- What you should do
Write all of the entries out again exactly, but not the images.

(Stored items from a collection)

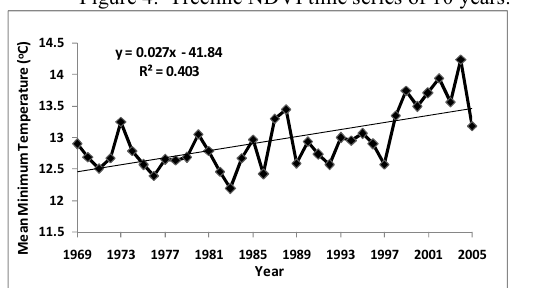
Figure 4. Treeline NDVI time series of 10 years.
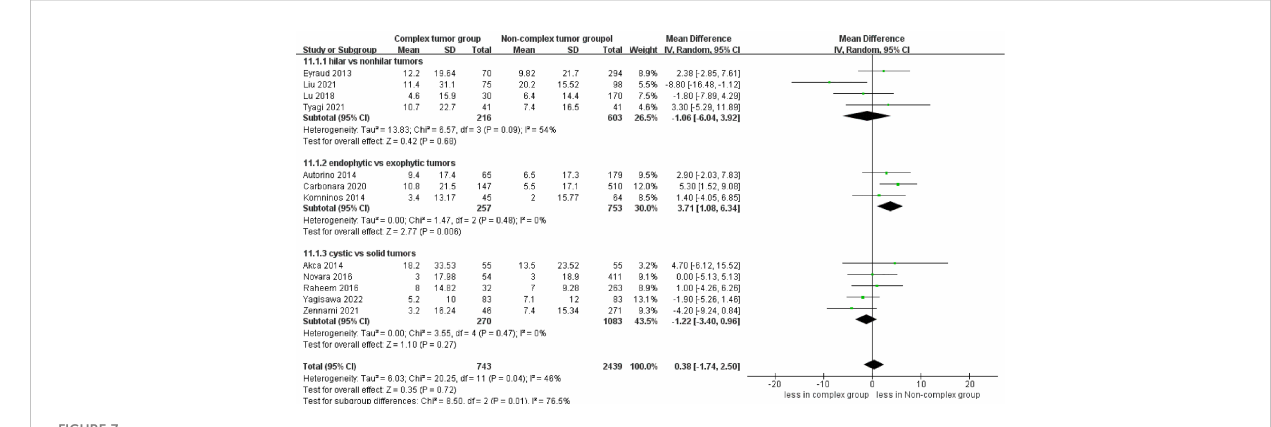
FIGURE 7 Forest plots of renal functional outcome- eGFR decline.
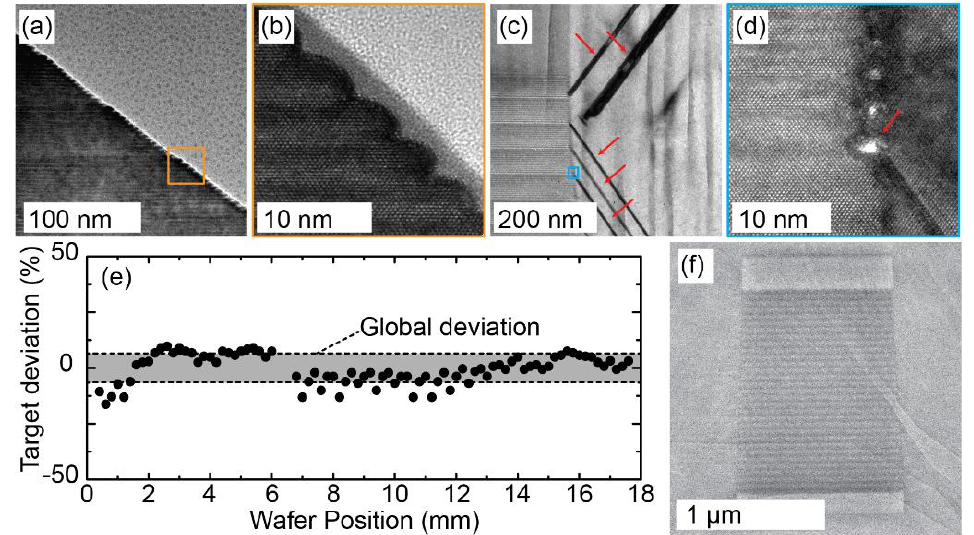
Figure 3. Analysis of waveguide definition. ( a ) TEM micrograph depicting the sidewall of an etched active region; and ( b ) high-resolution TEM showing a detail marked with an orange box in ( a ). ( c ) Dark-field TEM image depicting stacking faults (red arrows) originating at the interface between the active region and the lateral MOVPE regrowth; ( d ) high-resolution TEM showing a zoom to a stacking fault marked with a blue box in ( c ). The red arrow highlights the stacking fault nucleation site; ( e ) deviation from the target active waveguide width as a function of position on the wafer; and ( f ) cross-sectional SEM micrograph of a ~1 µm wide buried active waveguide; ( a – d ) are data retrieved from standard process samples; ( e , f ) from optimized process samples.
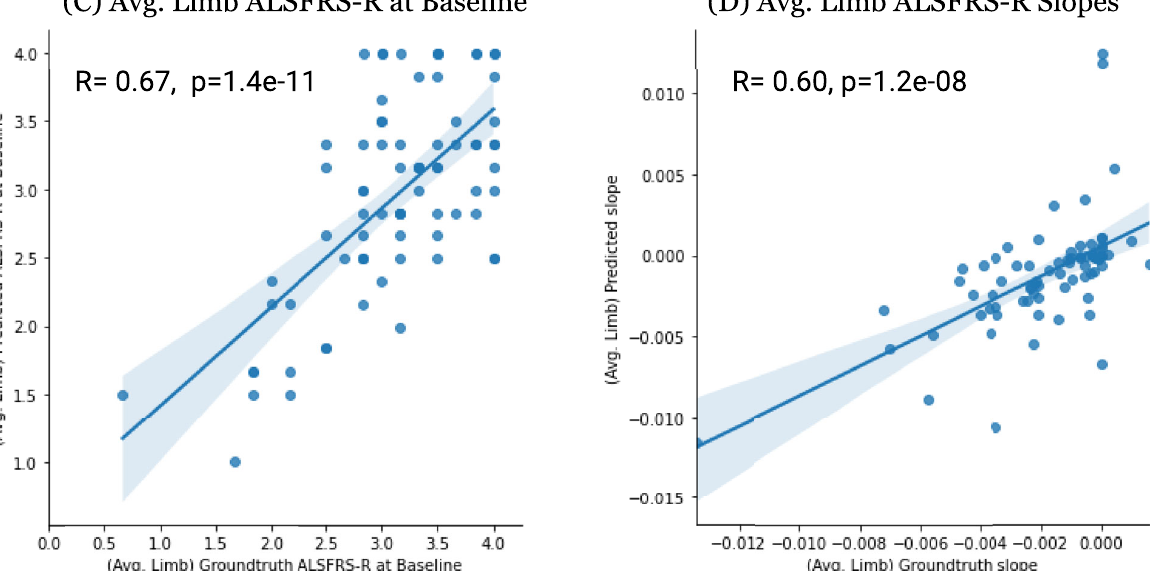
Fig. 2 Plots depicting correlation of ALSFRS-R scores at baseline (PMP enrollment) and correlation of slopes over time on the 109 test participants. The plots depict pearson correlation between ground-truth and predicted scores based on A speech ALSFRS-R scores at baseline, B slopes over time from ALSFRS-R speech scores, C limb ALSFRS-R scores (averaged over 6 limb-based movements) at baseline, and D slopes over time from averaged limb-movement scores. The x -axis in the sub fi gures denotes the ground-truth values, and the y -axis denotes the predicted values. Sub fi gures A and B for speech include scores on 90 participants, sub fi gures C and D for limb show scores on 83 performing models, using the voice CNN model and accelerometer limb functions at baseline is 0.67. The correlation of the slopes for (FFT 1 Hz MLP multi-label) model. Confusion matrices for these two the speech scores is 0.68 (Fig. 2B) and is 0.60 for the slopes from models ’ predictions are presented in Supplementary Table 1a and the limb scores (Fig. 2D). Not surprisingly, the correlation of the b. The voice CNN model, evaluated on 1333 samples from 90 test slopes computed over time from the ground-truth and predicted participants, attained the highest AUC (0.86 [CI:0.85-0.88]). For the values is lower for both models compared to the correlations of limb related functions, the MLP multi-label FFT-1Hz model the raw scores at just the baseline which is just a single point in evaluated on 3833 accelerometer samples from 83 test participants time. performed best, with an AUC between 0.70 – 0.75 on 5 of the 6 limb Table 2 presents ROC-AUC values with bootstrapped con fi dence related functions, with the lowest performance for handwriting intervals for the predicted ALSFRS-R scores for speech, 6 limb- (AUC = 0.64). Somewhat surprisingly, the accelerometer model related functions, and the 3 respiratory functions for our best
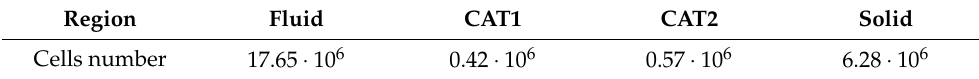
Table 4. Assessment of the emissions’ abatement at the cold start: computational domain details. Region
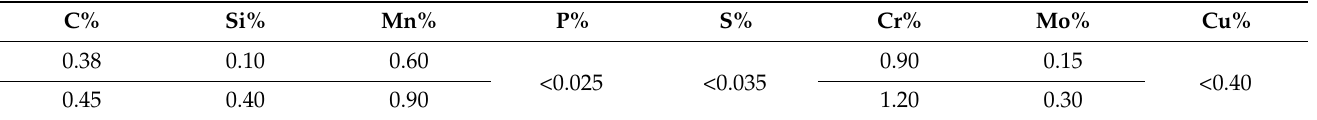
Table 3. Chemical composition of 42CrMo4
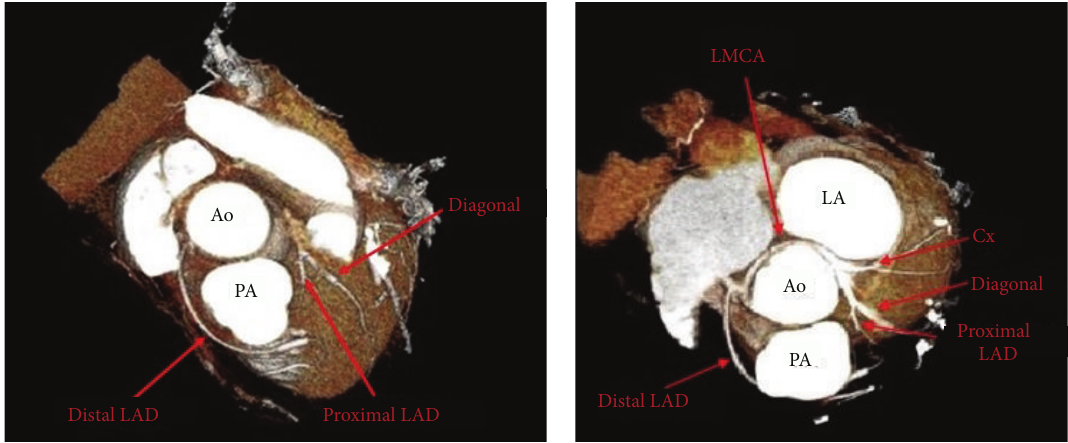
Figure 2: Colored three-dimensional (3D) volume rendered CT angiography images showing single coronary artery (SCA) arising as a common trunk from the right sinus of Valsalva and bifurcating into the right coronary artery (RCA) and the left main coronary artery (LMCA). RCA gives rise also to distal LAD which courses anterior to the PA on its way to the left ventricle. LMCA crosses the base of the heart turning posteriorly behind the aorta dividing into proximal left anterior descending artery (LAD) and circumflex artery. Left atrium (LA), aorta (Ao), and pulmonary artery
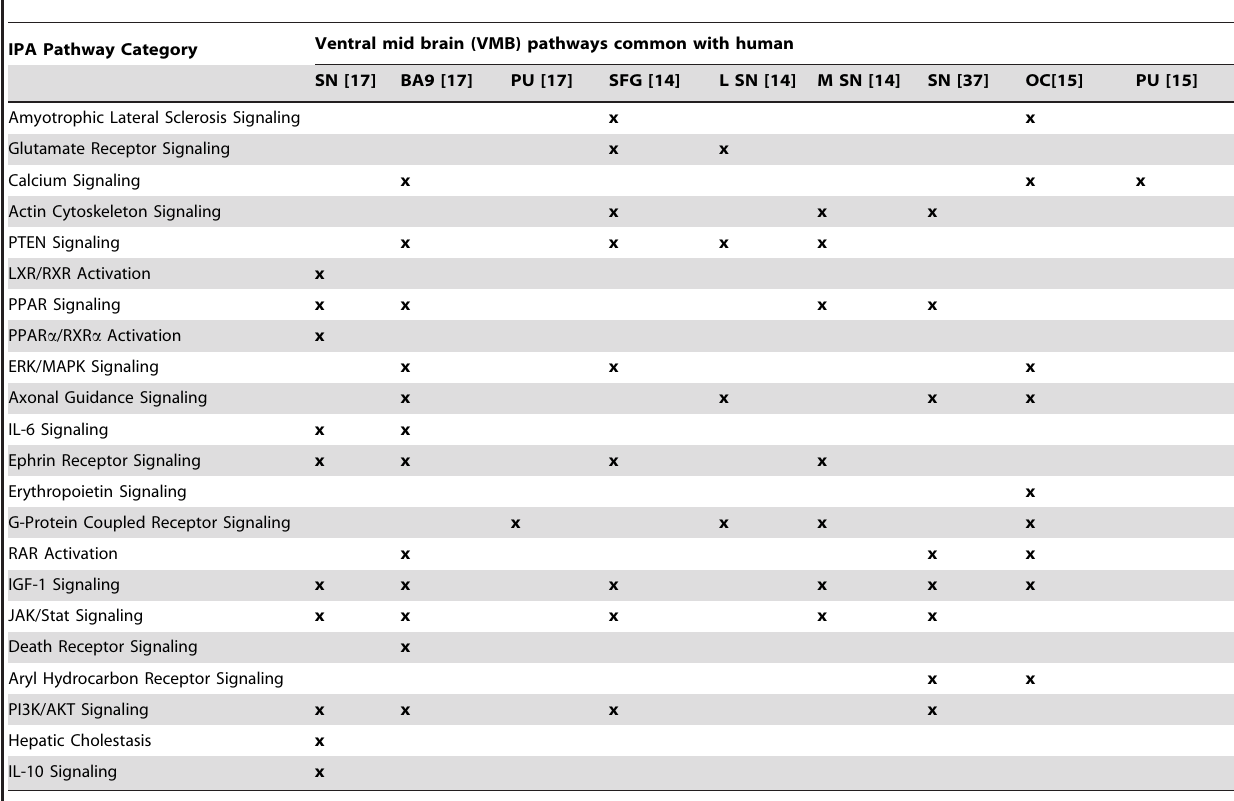
Table 2. Overlapping signaling pathways between human PD transcriptome studies and signaling pathways in VMB of PQ, PY and MNPQ mouse models of PD.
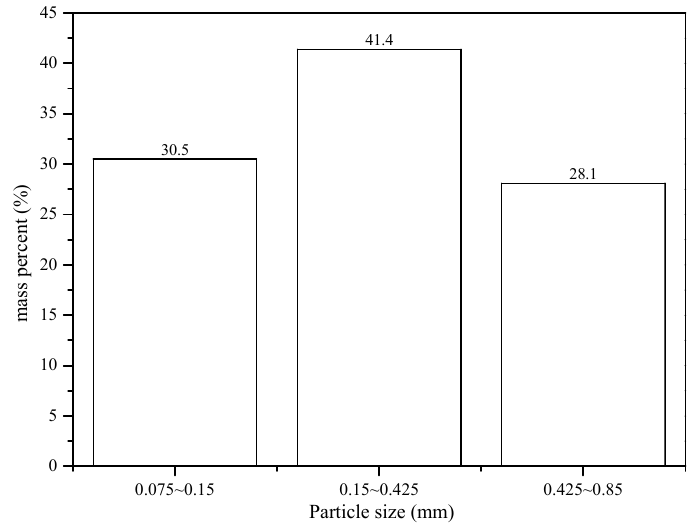
Figure 2. Size of distributions of antimony ore processing wastes.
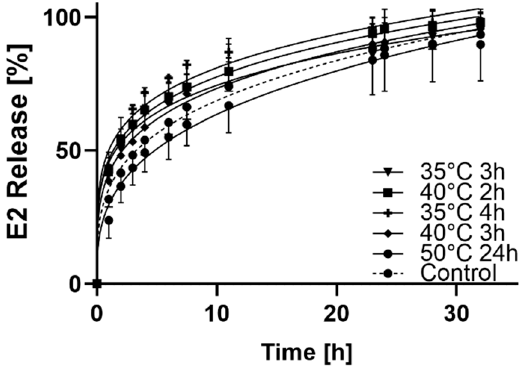
Figure 3. In vitro release profile in phosphate buffered saline (PBS, pH 7.4) at 32 °C.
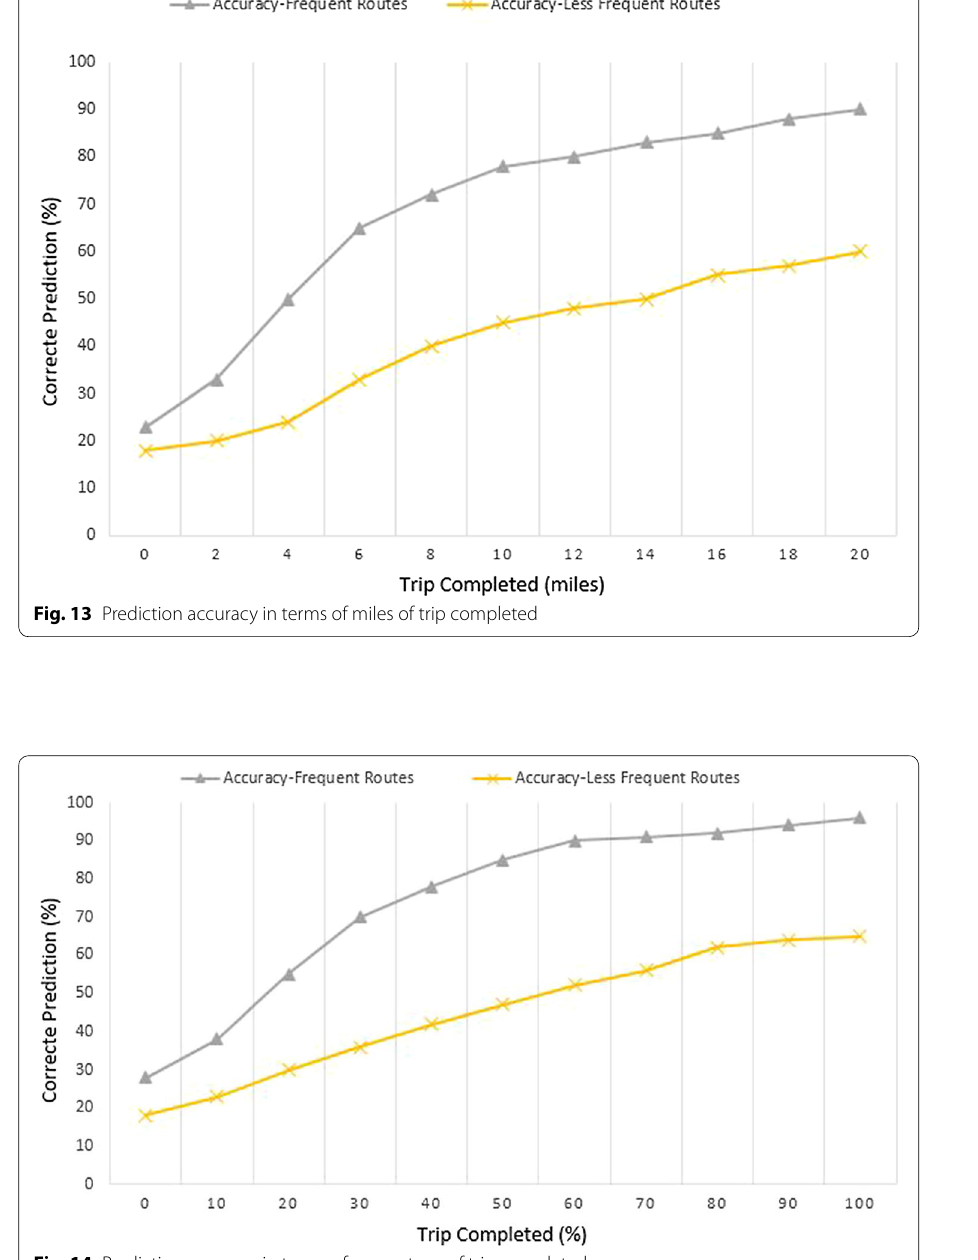
Fig. 14 Prediction accuracy in terms of percentage of trip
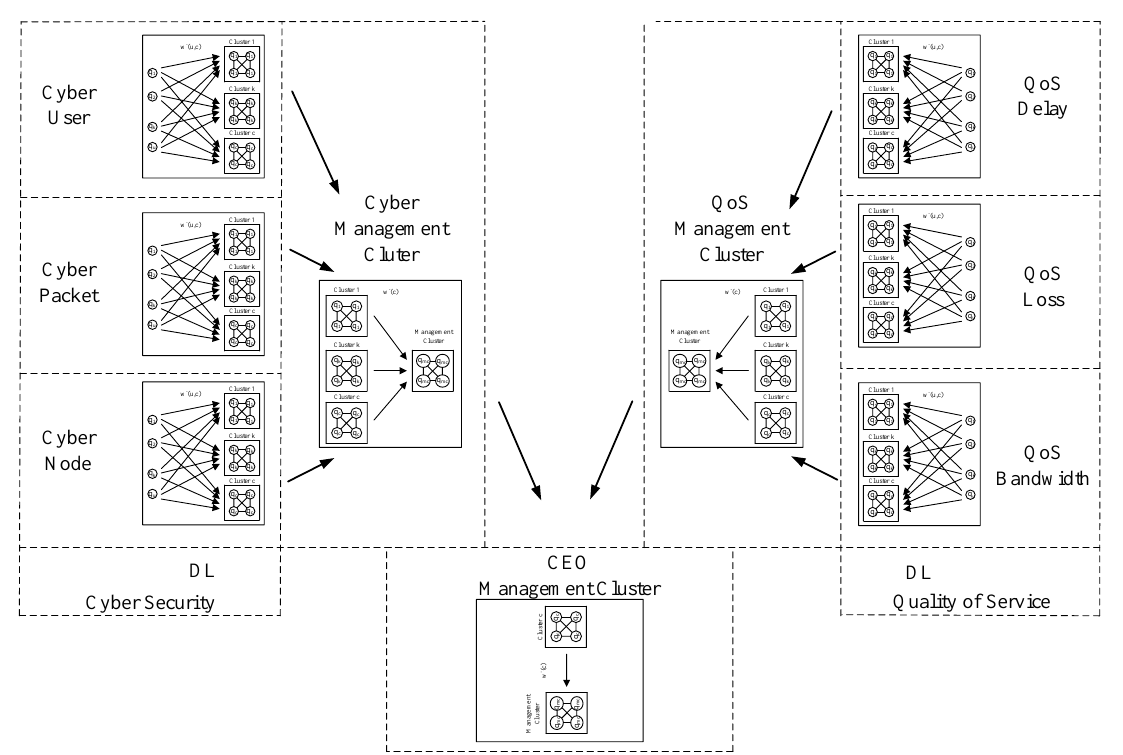
Figure A1. Deep Learning Cluster Structures for Management Decisions — Neural Schematic.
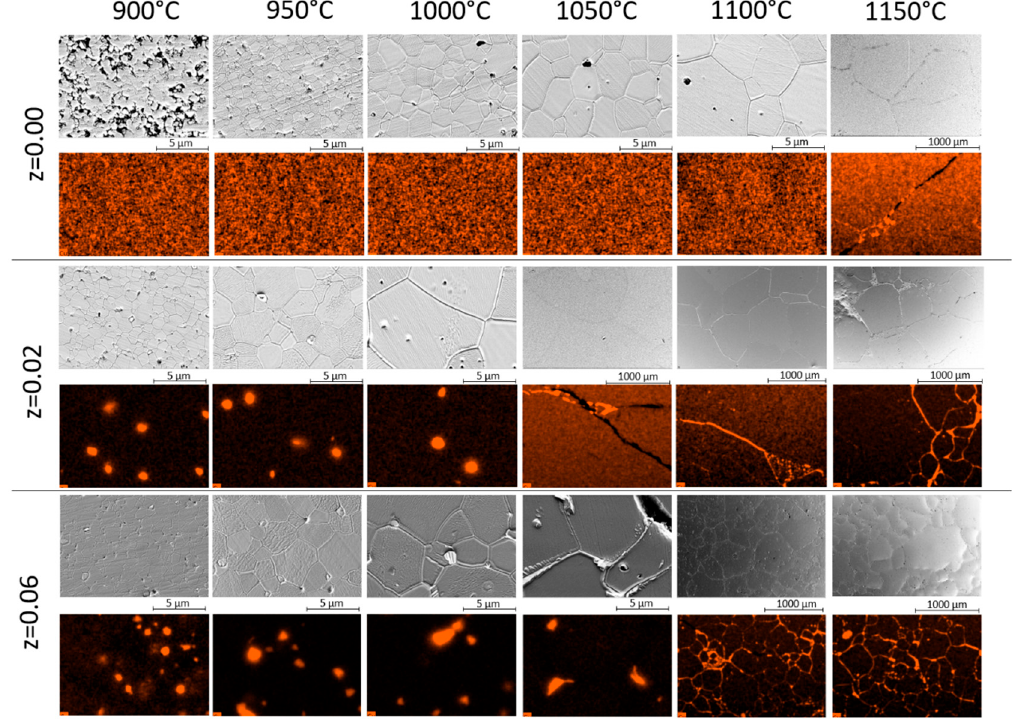
Figure 2. Microstructure images (SEM, SE mode) and EDX mapping of Cu-distribution in dependence of sintering temperature for z = 0.00, 0.02, and 0.06 (representative examples; SEM and EDX not from the same sample area) .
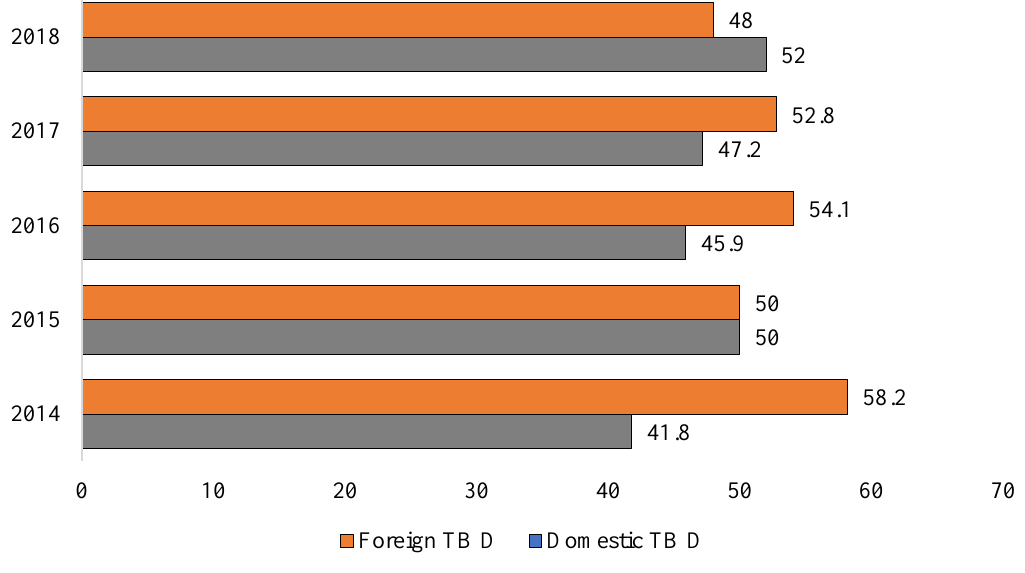
Fig. 5. The analysis of government spending on purchases of anti-TB D in the context of domestic and foreign production, %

- Result for this task
Figure 4. Treeline NDVI time series of 10 years.
FIGURE 7 Forest plots of renal functional outcome- eGFR decline.
Figure 3. Analysis of waveguide definition. ( a ) TEM micrograph depicting the sidewall of an etched active region; and ( b ) high-resolution TEM showing a detail marked with an orange box in ( a ). ( c ) Dark-field TEM image depicting stacking faults (red arrows) originating at the interface between the active region and the lateral MOVPE regrowth; ( d ) high-resolution TEM showing a zoom to a stacking fault marked with a blue box in ( c ). The red arrow highlights the stacking fault nucleation site; ( e ) deviation from the target active waveguide width as a function of position on the wafer; and ( f ) cross-sectional SEM micrograph of a ~1 µm wide buried active waveguide; ( a – d ) are data retrieved from standard process samples; ( e , f ) from optimized process samples.
Fig. 2 Plots depicting correlation of ALSFRS-R scores at baseline (PMP enrollment) and correlation of slopes over time on the 109 test participants. The plots depict pearson correlation between ground-truth and predicted scores based on A speech ALSFRS-R scores at baseline, B slopes over time from ALSFRS-R speech scores, C limb ALSFRS-R scores (averaged over 6 limb-based movements) at baseline, and D slopes over time from averaged limb-movement scores. The x -axis in the sub fi gures denotes the ground-truth values, and the y -axis denotes the predicted values. Sub fi gures A and B for speech include scores on 90 participants, sub fi gures C and D for limb show scores on 83 performing models, using the voice CNN model and accelerometer limb functions at baseline is 0.67. The correlation of the slopes for (FFT 1 Hz MLP multi-label) model. Confusion matrices for these two the speech scores is 0.68 (Fig. 2B) and is 0.60 for the slopes from models ’ predictions are presented in Supplementary Table 1a and the limb scores (Fig. 2D). Not surprisingly, the correlation of the b. The voice CNN model, evaluated on 1333 samples from 90 test slopes computed over time from the ground-truth and predicted participants, attained the highest AUC (0.86 [CI:0.85-0.88]). For the values is lower for both models compared to the correlations of limb related functions, the MLP multi-label FFT-1Hz model the raw scores at just the baseline which is just a single point in evaluated on 3833 accelerometer samples from 83 test participants time. performed best, with an AUC between 0.70 – 0.75 on 5 of the 6 limb Table 2 presents ROC-AUC values with bootstrapped con fi dence related functions, with the lowest performance for handwriting intervals for the predicted ALSFRS-R scores for speech, 6 limb- (AUC = 0.64). Somewhat surprisingly, the accelerometer model related functions, and the 3 respiratory functions for our best
Table 4. Assessment of the emissions’ abatement at the cold start: computational domain details. Region
Table 3. Chemical composition of 42CrMo4
Figure 2: Colored three-dimensional (3D) volume rendered CT angiography images showing single coronary artery (SCA) arising as a common trunk from the right sinus of Valsalva and bifurcating into the right coronary artery (RCA) and the left main coronary artery (LMCA). RCA gives rise also to distal LAD which courses anterior to the PA on its way to the left ventricle. LMCA crosses the base of the heart turning posteriorly behind the aorta dividing into proximal left anterior descending artery (LAD) and circumflex artery. Left atrium (LA), aorta (Ao), and pulmonary artery
Table 2. Overlapping signaling pathways between human PD transcriptome studies and signaling pathways in VMB of PQ, PY and MNPQ mouse models of PD.
Figure 2. Size of distributions of antimony ore processing wastes.
Figure 3. In vitro release profile in phosphate buffered saline (PBS, pH 7.4) at 32 °C.
Fig. 14 Prediction accuracy in terms of percentage of trip
Figure A1. Deep Learning Cluster Structures for Management Decisions — Neural Schematic.
Figure 2. Microstructure images (SEM, SE mode) and EDX mapping of Cu-distribution in dependence of sintering temperature for z = 0.00, 0.02, and 0.06 (representative examples; SEM and EDX not from the same sample area) .
Fig. 5. The analysis of government spending on purchases of anti-TB D in the context of domestic and foreign production, %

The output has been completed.